Start of Selected passage

Nov. 10th, 2009

some kind of cool inhabited rock near Big Sur

The open road is a hitchhiker's best friend. A two-lane highway in a remote place is the best kind of road. You're going north or you're going south, that's all there is to it. Stop in at a town for a bite to eat, then stick out your thumb and get back on the road. Urban sprawl, on the other hand, is a trap for us, a slog through a hostile jungle. In cities the going is slow. Everyone going every which-way, thru-traffic is hard to find, and the good hitching spots are few. On the country road, just walk to the edge of town and now everyone is going your direction and happy to give you a ride.

As an infrequent hitchhiker, this trip started with that slightly sick, anxious feeling in the bottom of my stomach one feels when one gets close to the moment of truth in some questionable enterprise. I took the city bus to the outskirts of Santa Cruz. When the bus route crossed the highway, I knew it was time, time to put plans into action. The queasy feeling comes from knowning that a road that looks simple on a map is really a complex thing, with onramps and offramps and bubbles of urban sprawl. What if no one stops? What if I don't get to a good stopping place by sundown? What if the road turns into an unwelcoming high-speed, six-lane freeway? I pulled the cord and stepped out into an unknown place, on my own now. With that slightly queasy feeling I marched over the road and down onto the onramp, right by that pedestrians prohibited sign, set my bag down, put on a grin and stuck out my thumb.

End of Selected passage

> **Exercise tasks**:
A) In the hitchhiking post, where did the city bus take the writer?
B) Rename "phylum" to "division" in the data collection rows, starting with the first row and going on through the line with "scientific name: Polygonia interrogationis", and write out only those lines with everything else left as it is.
The hitchhiking post and the data collection rows have no connection to each other.

Start of Stored records

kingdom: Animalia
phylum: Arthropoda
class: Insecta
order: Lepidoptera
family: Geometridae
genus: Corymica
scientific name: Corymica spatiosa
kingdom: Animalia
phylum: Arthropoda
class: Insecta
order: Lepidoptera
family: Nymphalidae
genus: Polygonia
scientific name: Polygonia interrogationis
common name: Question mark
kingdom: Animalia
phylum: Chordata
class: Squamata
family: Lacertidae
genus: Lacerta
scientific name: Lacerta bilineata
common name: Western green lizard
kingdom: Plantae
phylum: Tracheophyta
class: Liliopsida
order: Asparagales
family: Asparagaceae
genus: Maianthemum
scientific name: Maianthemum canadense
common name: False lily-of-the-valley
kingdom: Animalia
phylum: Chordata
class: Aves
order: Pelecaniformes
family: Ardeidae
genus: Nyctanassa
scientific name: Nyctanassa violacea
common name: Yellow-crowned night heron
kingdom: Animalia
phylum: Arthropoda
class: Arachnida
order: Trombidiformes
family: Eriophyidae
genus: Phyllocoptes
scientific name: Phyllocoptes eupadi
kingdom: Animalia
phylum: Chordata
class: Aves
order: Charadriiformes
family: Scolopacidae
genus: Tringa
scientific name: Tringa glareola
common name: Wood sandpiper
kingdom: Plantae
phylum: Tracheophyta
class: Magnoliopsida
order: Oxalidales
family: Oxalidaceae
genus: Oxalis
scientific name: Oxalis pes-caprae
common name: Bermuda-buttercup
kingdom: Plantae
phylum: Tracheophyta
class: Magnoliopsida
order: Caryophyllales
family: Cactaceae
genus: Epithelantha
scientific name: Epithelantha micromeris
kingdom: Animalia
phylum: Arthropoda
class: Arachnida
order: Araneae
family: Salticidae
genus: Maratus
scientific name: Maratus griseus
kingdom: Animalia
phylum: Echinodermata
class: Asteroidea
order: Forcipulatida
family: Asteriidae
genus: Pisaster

End of Stored records

> **Final answers**:
A) To the outskirts of Santa Cruz.

B)
kingdom: Animalia
division: Arthropoda
class: Insecta
order: Lepidoptera
family: Geometridae
genus: Corymica
scientific name: Corymica spatiosa
kingdom: Animalia
division: Arthropoda
class: Insecta
order: Lepidoptera
family: Nymphalidae
genus: Polygonia
scientific name: Polygonia interrogationis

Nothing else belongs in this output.